Polresta Tangerang Bangun dan Revitalisasi 14 Jembatan Merah Putih, Warga Semakin Mudah Beraktivitas
TANGERANG, mcnnusantara.com – Polresta Tangerang menyelesaikan pembangunan dan revitalisasi sebanyak 14 Jembatan Merah Putih guna memperkuat konektivitas antarwilayah serta membuka akses yang lebih luas bagi masyarakat Kabupaten Tangerang. Dari jumlah tersebut, 3 unit jembatan merupakan pembangunan baru, sedangkan 11 lainnya telah direvitalisasi dan diperbaiki kondisinya.
Pembangunan tiga Jembatan Merah Putih yang baru berdiri masing-masing berada di Kampung Ilat, Desa Pangadegan, Kecamatan Pasar Kemis; Kampung Pekong, Desa Saga, Kecamatan Balaraja; serta Kampung Cinamprak, Desa Mauk Barat, Kecamatan Mauk. Sementara itu, 11 jembatan yang direvitalisasi tersebar di berbagai wilayah, meliputi Kampung Bulak Nangka dan Kampung Bolang (Desa Pasir Bolang), Kecamatan Tigaraksa; Kampung Ciakar, Desa Ciakar, Kecamatan Panongan; Kampung Bunut, Desa Pasir Gadung, Kecamatan Cikupa; Kampung Cipanis, Desa Ranca Bango, Kecamatan Rajeg; Kampung Kramat, Desa Pagedangan, Kecamatan Kronjo; Kampung Jayanti, Desa Cikande, Kecamatan Jayanti; Depan Puskesmas Kampung Caringin, Desa Caringin, Kecamatan Cisoka; Kampung Ranca Gede, Desa Ranca Gede, Kecamatan Gunung Kaler; serta Kampung Kemuning, Desa Kemuning, Kecamatan Kresek.
Pada peresmian Jembatan Merah Putih di Kampung Ilat, Desa Pangadegan, Kecamatan Pasar Kemis, Kamis (13/8/2026), Kapolresta Tangerang Kombes Pol Andi Muhammad Indra Waspada Amirullah menyampaikan bahwa jembatan tersebut kini menjadi penghubung vital yang menghubungkan Kampung Ilat dengan Jalan Raya Cadas–Kukun serta Kampung Lamporan.
Jembatan Merah Putih di Kampung Ilat sendiri memiliki panjang 15 meter dan lebar 2 meter. Meski berukuran tidak besar, manfaatnya dirasakan sangat signifikan oleh warga. “Di Kampung Ilat sendiri terdapat sekitar 520 Kepala Keluarga atau kurang lebih 2.080 jiwa yang akan merasakan manfaat langsung dari keberadaan jembatan ini,” ungkap Indra.

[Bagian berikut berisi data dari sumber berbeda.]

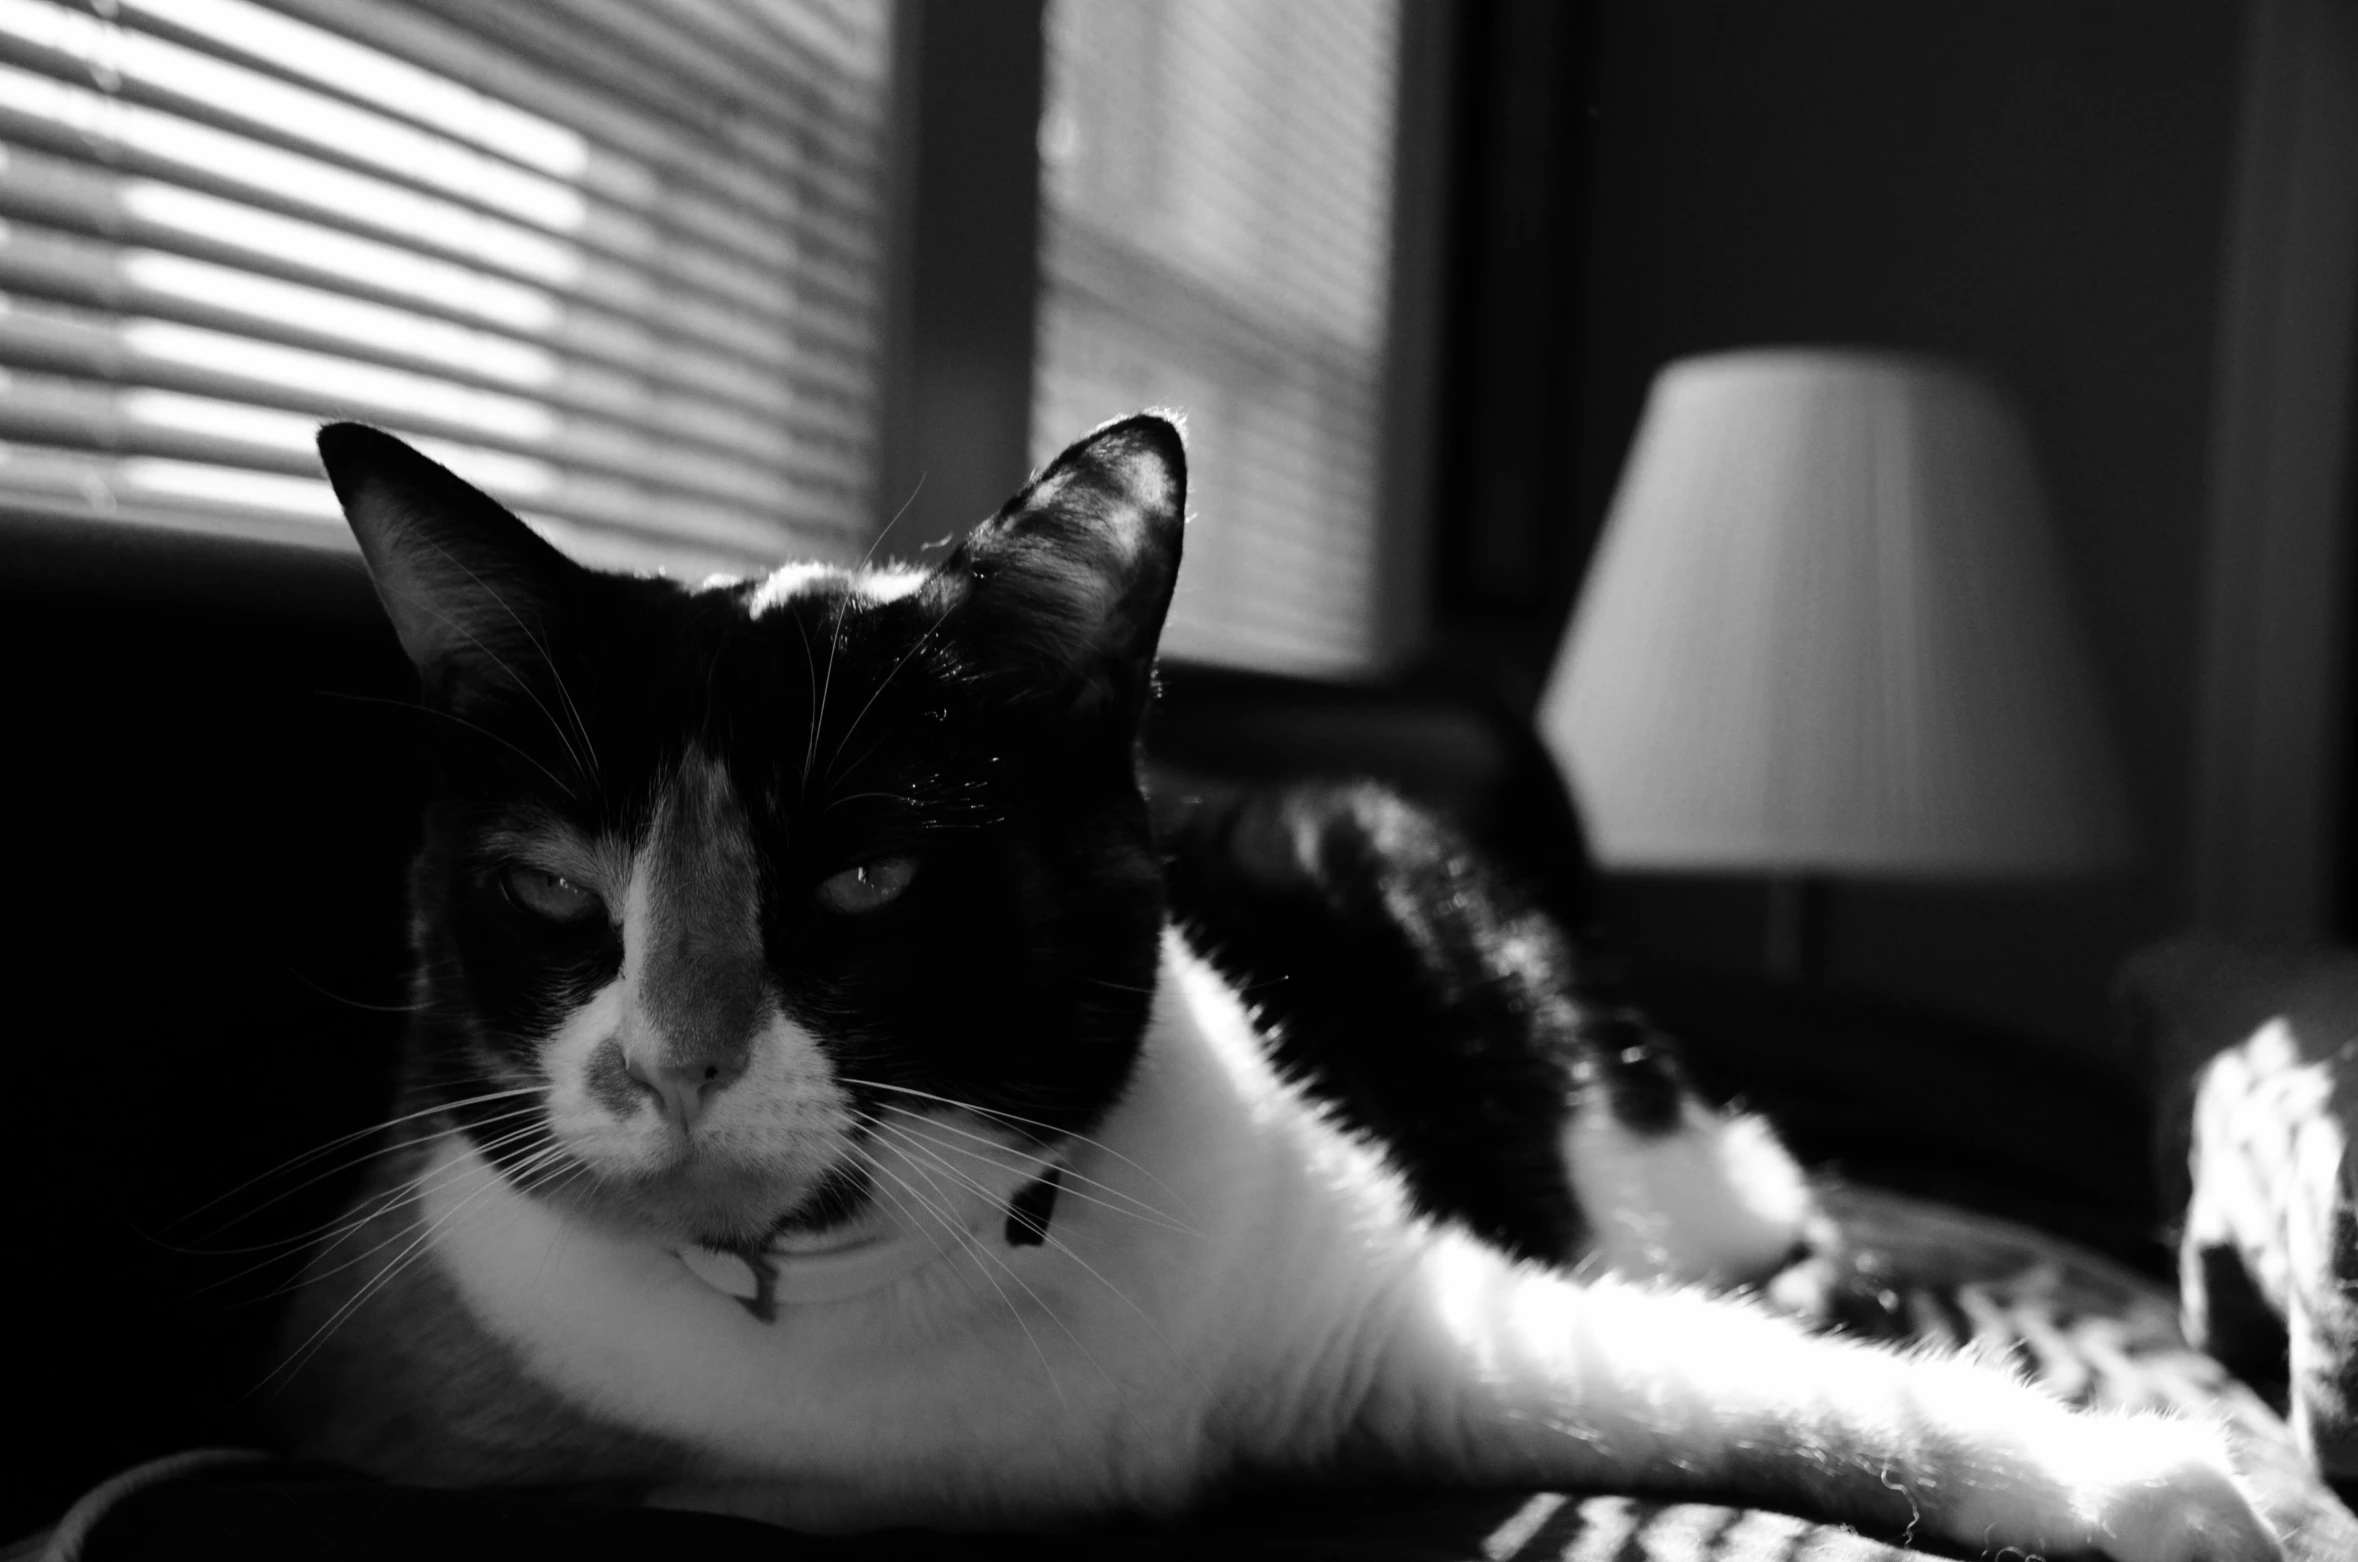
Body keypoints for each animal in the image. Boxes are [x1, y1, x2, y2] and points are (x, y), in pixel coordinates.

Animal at [285, 419, 2273, 1562]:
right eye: (553, 887)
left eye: (863, 876)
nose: (668, 1065)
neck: (901, 1297)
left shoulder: (1425, 1325)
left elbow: (1788, 1385)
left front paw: (2148, 1488)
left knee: (1756, 1221)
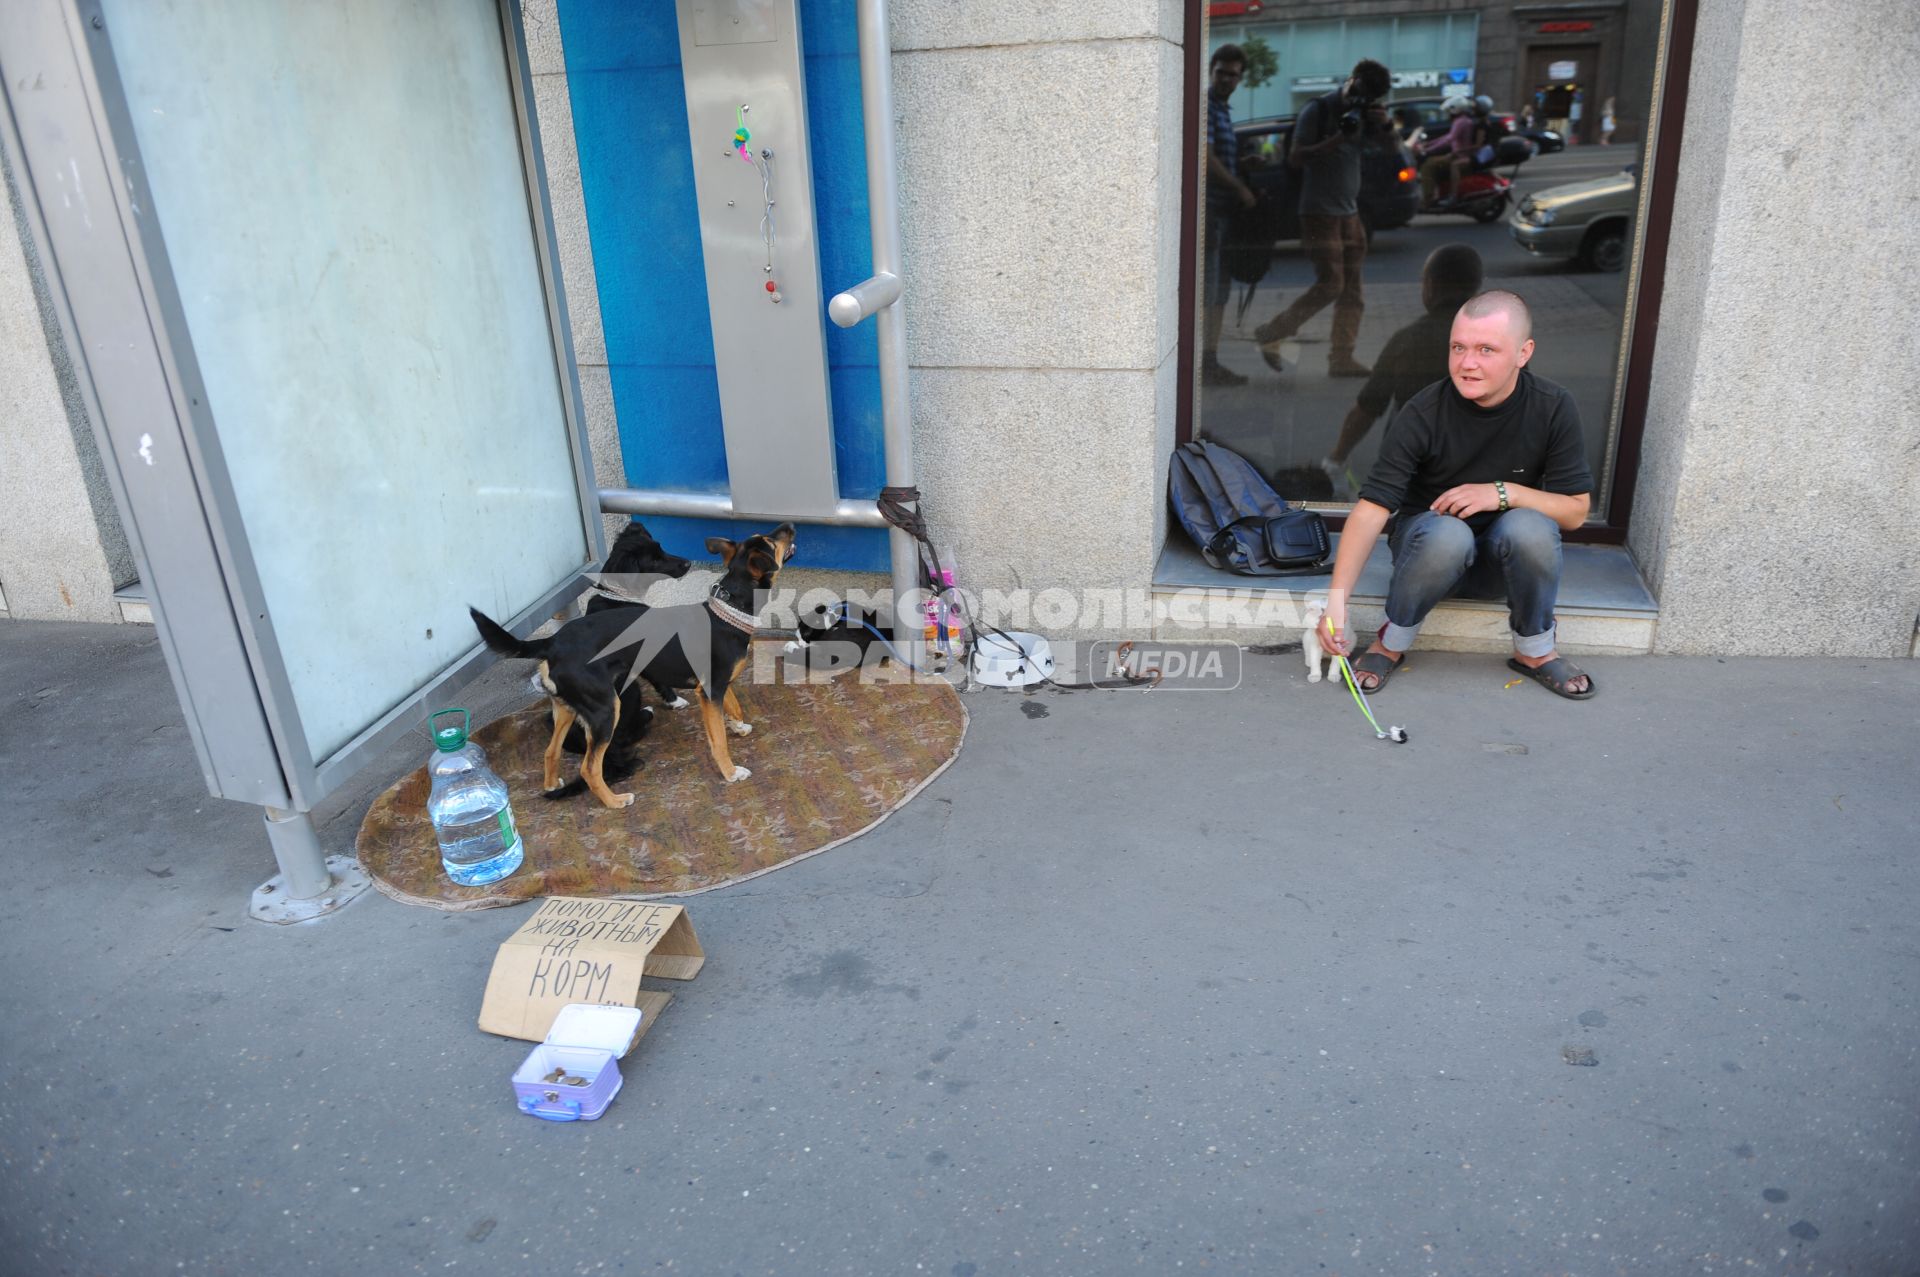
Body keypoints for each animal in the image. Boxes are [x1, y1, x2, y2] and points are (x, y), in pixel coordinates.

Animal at [476, 522, 798, 806]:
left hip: (567, 709)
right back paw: (615, 801)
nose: (789, 525)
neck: (728, 612)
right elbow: (718, 740)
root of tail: (552, 643)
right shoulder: (710, 691)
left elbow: (733, 706)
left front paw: (738, 726)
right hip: (605, 710)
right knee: (589, 768)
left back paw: (552, 784)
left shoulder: (716, 688)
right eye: (770, 543)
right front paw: (730, 772)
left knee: (550, 751)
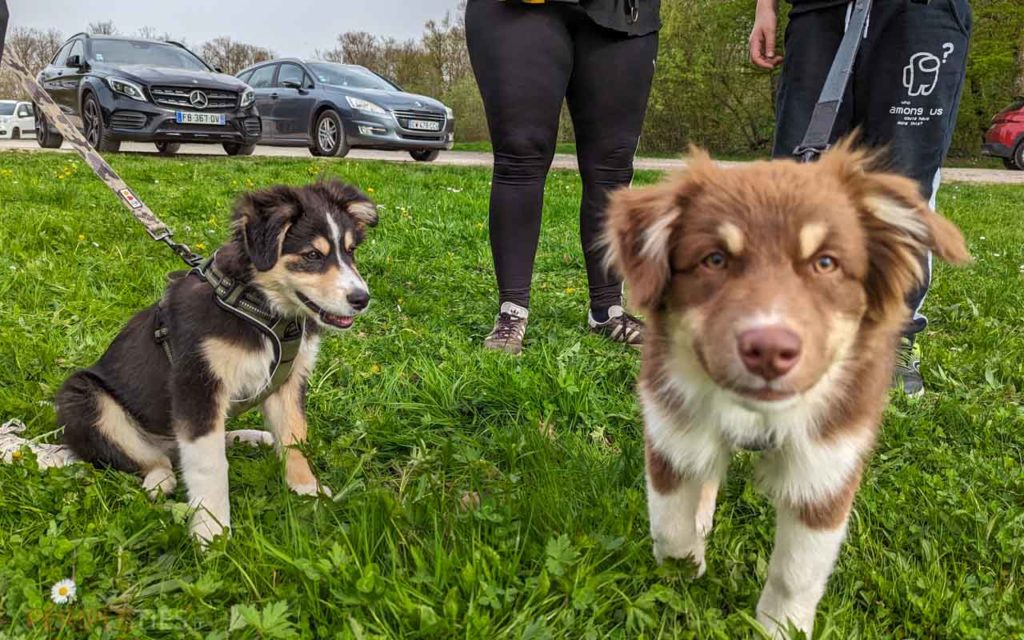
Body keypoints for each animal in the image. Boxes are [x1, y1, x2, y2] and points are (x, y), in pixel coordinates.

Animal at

Lebih lanjut, Indra mengajak seluruh masyarakat untuk turut menjaga dan merawat bangunan jembatan yang telah selesai dibangun maupun direvitalisasi. “Setelah dibangun, tanggung jawab selanjutnya adalah memastikan jembatan ini tetap terawat dan dapat dimanfaatkan masyarakat dalam jangka panjang,” tegasnya.
Sementara itu, Bupati Tangerang Maesyal Rasyid menyampaikan apresiasi yang mendalam atas perhatian dan upaya nyata tersebut. “Atas nama Pemerintah Kabupaten Tangerang, saya menyampaikan terima kasih kepada Bapak Kapolri, khususnya jajaran Polda Banten dan Polresta Tangerang, yang telah memberikan perhatian dan kontribusi nyata bagi masyarakat Kabupaten Tangerang,” ujarnya.
Maesyal menekankan bahwa jembatan bukan sekadar bangunan fisik semata, melainkan simbol penghubung harapan yang menyatukan wilayah, membuka akses warga ke pusat pelayanan, memudahkan anak-anak menuju sekolah, serta memperlancar pergerakan pekerja dan pelaku usaha menuju pusat-pusat perekonomian. “Oleh karena itu, pembangunan Jembatan Merah Putih Presisi ini memiliki makna yang sangat strategis dan berharga bagi kemajuan masyarakat,” tambahnya.
Peresmian Jembatan Merah Putih ini dilaksanakan secara serentak dan turut dihadiri secara virtual oleh Presiden Republik Indonesia Prabowo Subianto, Kapolri Jenderal Pol Listyo Sigit Prabowo, serta Panglima TNI Jenderal Agus Subianto.